- _Assignment_
Give again, exactly and only, the lines running from the one with "interest. FMG Suite" to the end of the material below; leave out pictures.

====================

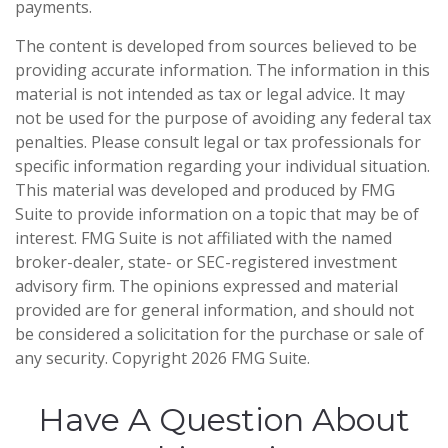
payments.
The content is developed from sources believed to be
providing accurate information. The information in this
material is not intended as tax or legal advice. It may
not be used for the purpose of avoiding any federal tax
penalties. Please consult legal or tax professionals for
specific information regarding your individual situation.
This material was developed and produced by FMG
Suite to provide information on a topic that may be of
interest. FMG Suite is not affiliated with the named
broker-dealer, state- or SEC-registered investment
advisory firm. The opinions expressed and material
provided are for general information, and should not
be considered a solicitation for the purchase or sale of
any security. Copyright
2026 FMG Suite.
Have A Question About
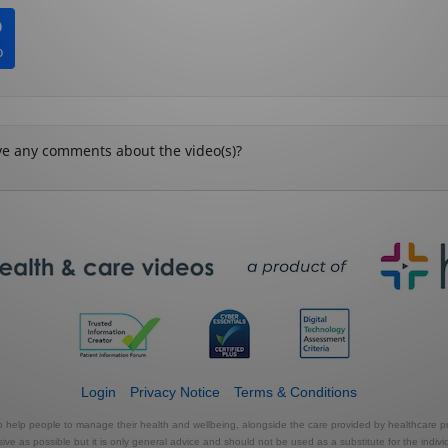
Login
Privacy Notice
Terms & Conditions
to help people to manage their health and wellbeing, alongside the care provided by healthcare pr
e as possible but it is only general advice and should not be used as a substitute for the indivi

====================

- _Solution below_
interest. FMG Suite is not affiliated with the named
broker-dealer, state- or SEC-registered investment
advisory firm. The opinions expressed and material
provided are for general information, and should not
be considered a solicitation for the purchase or sale of
any security. Copyright
2026 FMG Suite.
Have A Question About
Login
Privacy Notice
Terms & Conditions
to help people to manage their health and wellbeing, alongside the care provided by healthcare pr
e as possible but it is only general advice and should not be used as a substitute for the indivi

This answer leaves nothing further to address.